Exercise requirements
**a)** Reproduce the stretch of the cat flap thread below from "-Encourging through with" through "with blue tac.".
**b)** In the cat flap thread below, where is the microchip cat flap wedged at the moment?

Document section

* * *

# Cat + Doesn't Understand To Push Flap = Won't Go Through Cat Flap. Help!!



## BettyP1 (Sep 14, 2019)

Dear all wondered if you could help?

I have purchased a microchip cat flap and currently training my one year old rescue cat to go through. I've wedged it inside my slidey conservatory door at the moment. Very soon to be installed in glass back door.

I don't think my cat has ever been through a proper door cat flap. But she has no problem going through a partially open flap in her litter box.

She'll go through the microchip flap if held open for her, but when it's shut she looks through and does not understand how to push to open door.

It's an expensive window at the moment.

I've been at this for hours and it feels like a lifetime.

I've tried the following:

-Encourging through with treats / putting my arms / hands through
-Calling her
-Tough love
-Nice food other side
-Two people both sides of flap doing all of above
-Laser pointer trail (also with 2 people)
-Treat trail
-Held it partially open with blue tac.
Etc.

What else can I do, time is running out?!

Many thanks
Betty


----------



## TriTri (Oct 31, 2017)

Hi @BettyP1 
I wouldn't worry too much just yet as it would be extremely unusual for a cat to not be able to use a cat flap. As it's in a temporary position, does it feel secure? Could she be thinking it doesn't feel secure in place? I would start by doing this....with 2 pegs to hold it open and leave her to it for a while. Place a bowl of food the other side and ignore her and wait, or call her very enthusiastically, calling her name and praising her when she gets close. I suspect she will use it with the pegs holding it open and it will save you having to sit there waiting while you hold it open. Once she has used it like that half a dozen times, I would remove the pegs. Hopefully by this time, she will have seen the benefits of using the cat flap and think to push the door by herself. In the unlikely event she still hasn't pushed the door open herself, can you hold her and gently push her through? Just as her head approaches the door, push it with two fingers, almost as if you don't want her to know you are doing the opening and not her. If once doesn't do it, try it again and again.

* * *

Extracted information
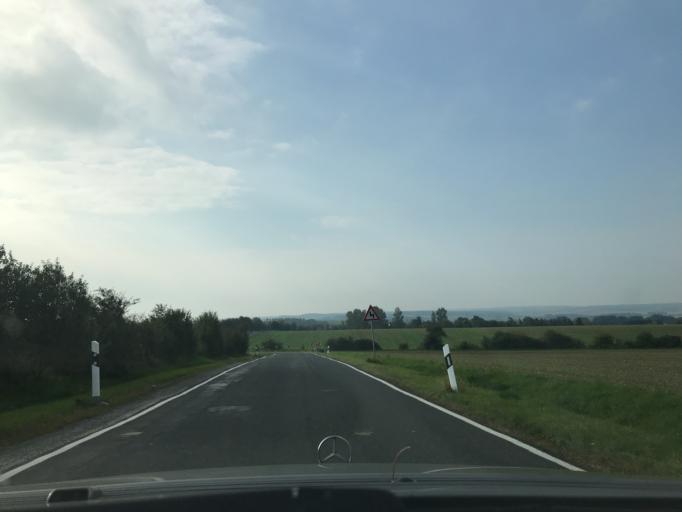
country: DE
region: Thuringia
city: Helmsdorf
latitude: 51.2636
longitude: 10.3982
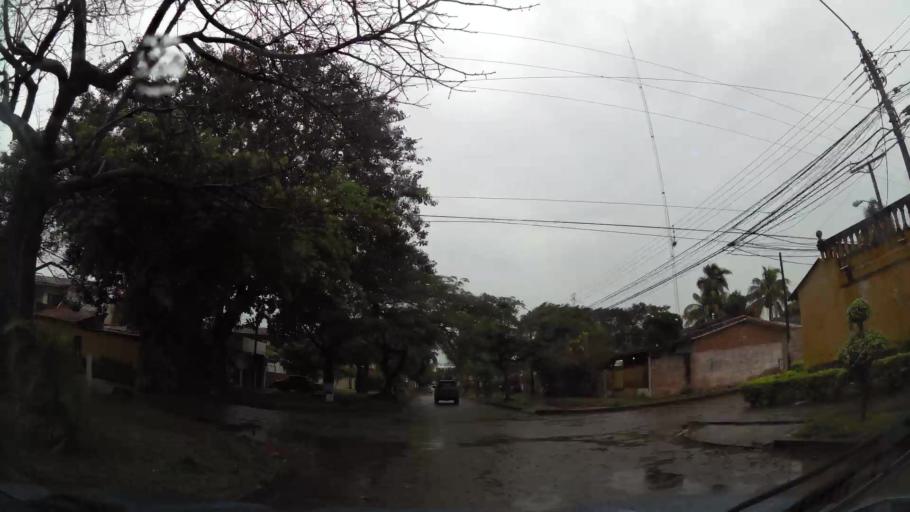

* * *

Solutions to the problems
**a)**
-Encourging through with treats / putting my arms / hands through
-Calling her
-Tough love
-Nice food other side
-Two people both sides of flap doing all of above
-Laser pointer trail (also with 2 people)
-Treat trail
-Held it partially open with blue tac.

**b)** Inside the slidey conservatory door.